# Work instruction 1
Transcribe the part of the Earth-Moon rope thread starting at the words "Are there any" and stopping after "to speed up.".
# Work instruction 2
In the Earth-Moon rope thread, when is there a true equilibrium even classically?

[[ Selected text, beginning ]]

# A rope in tension between Earth and Moon

by 8BitTRex
Tags: earth, moon, rope, tension
Physics
PF Gold
P: 5,518
 Quote by PAllen Then the moon's angular velocity starts to increase due to [GR mandated] orbital decay - this produces a tangential force on the rope.
Hm, yes, I guess if we're going to dot all the I's and cross all the t's, we have to take into account *all* of the effects involved. But that also includes the tidal effects on the Earth-Moon system, which slow the Earth's rotation and reduce the Moon's angular velocity (and increase its orbital radius), thereby putting a tangential force (in the opposite direction) on the rope. This is a classical effect, true, but it is certainly much, much larger than the effect of gravitational wave emission on the Moon's orbit (and also, I'm pretty sure, much larger than any effect on the rope due to frame dragging). So if we're going to that level of detail, then even classically, there is not a true equilibrium until the Earth and Moon are completely tidally locked (i.e., the Earth always faces the same side to the Moon just as the Moon always faces the same side to the Earth).

Are there any other effects we've missed?
Mentor
P: 10,853
 Quote by bahamagreen Imagine two masses in orbit tied together with a rope, one mass in a higher orbit than the other. The orbital period of the higher orbit mass is longer, so it will try to slow down, but the orbital period of the lower orbit mass is shorter, so it will try to speed up.
You start with wrong initial conditions. Neither mass is in its original orbit - the lower mass is slower and the upper mass is faster than a corresponding orbit in this distance. This is given by the initial conditions. The corresponding radial forces are transmitted via the rope.

Alternatively, you can see the whole system as a single object orbiting the central body with a bound rotation - once per orbit.
Physics
PF Gold
P: 5,518
[Edit: Added the effect of the Moon's mass.]

 Quote by Nugatory Their natural trajectory under the influence of gravity will not keep them all aligned radially.

[[ Selected text, end ]]
[[ Information supplied, beginning ]]

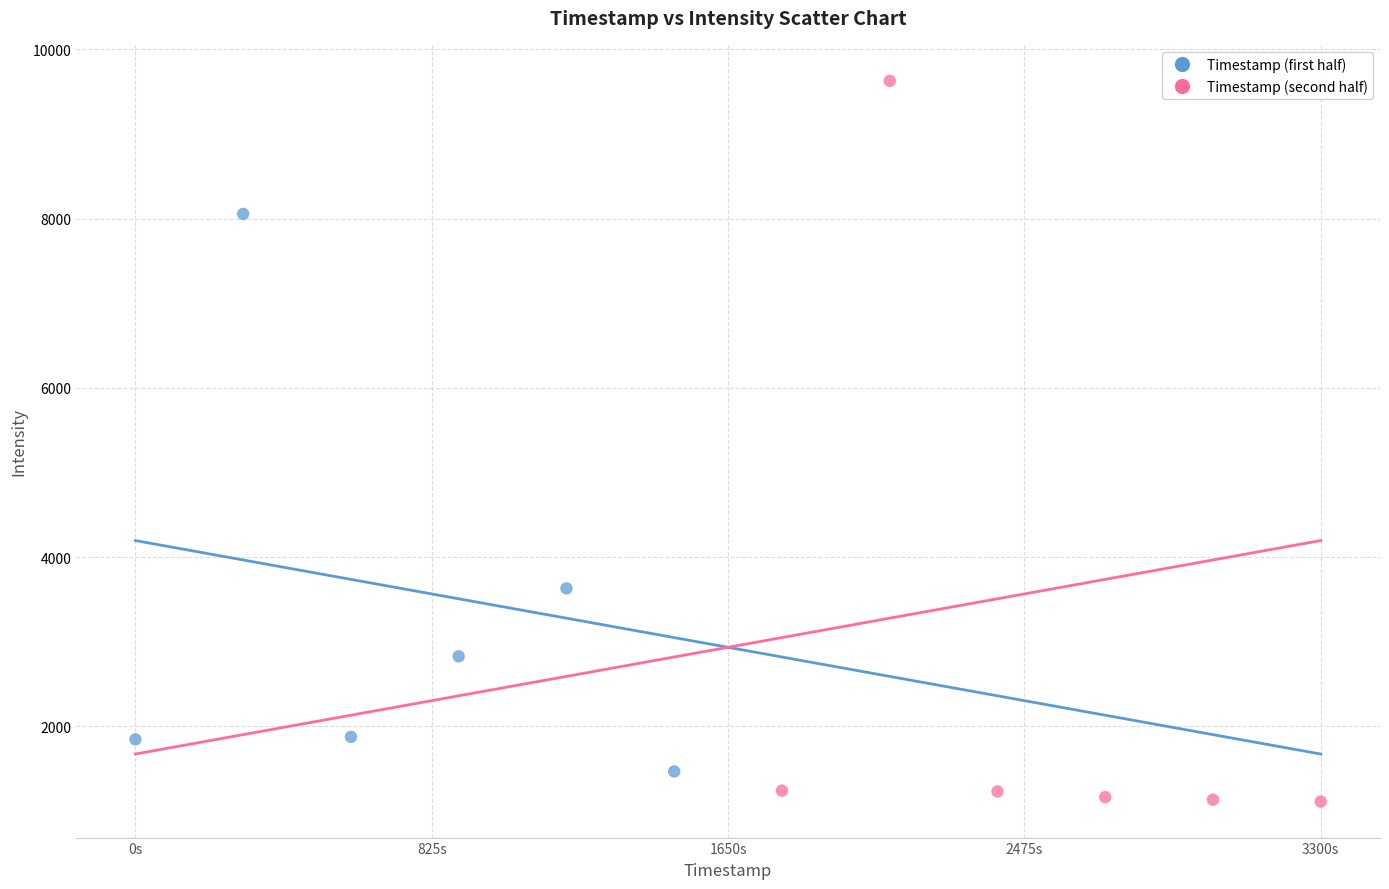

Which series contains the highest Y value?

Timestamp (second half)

[[ Information supplied, end ]]

# Task response 1
Are there any other effects we've missed?
Mentor
P: 10,853
 Quote by bahamagreen Imagine two masses in orbit tied together with a rope, one mass in a higher orbit than the other. The orbital period of the higher orbit mass is longer, so it will try to slow down, but the orbital period of the lower orbit mass is shorter, so it will try to speed up.

# Task response 2
Only when the Earth and Moon are completely tidally locked.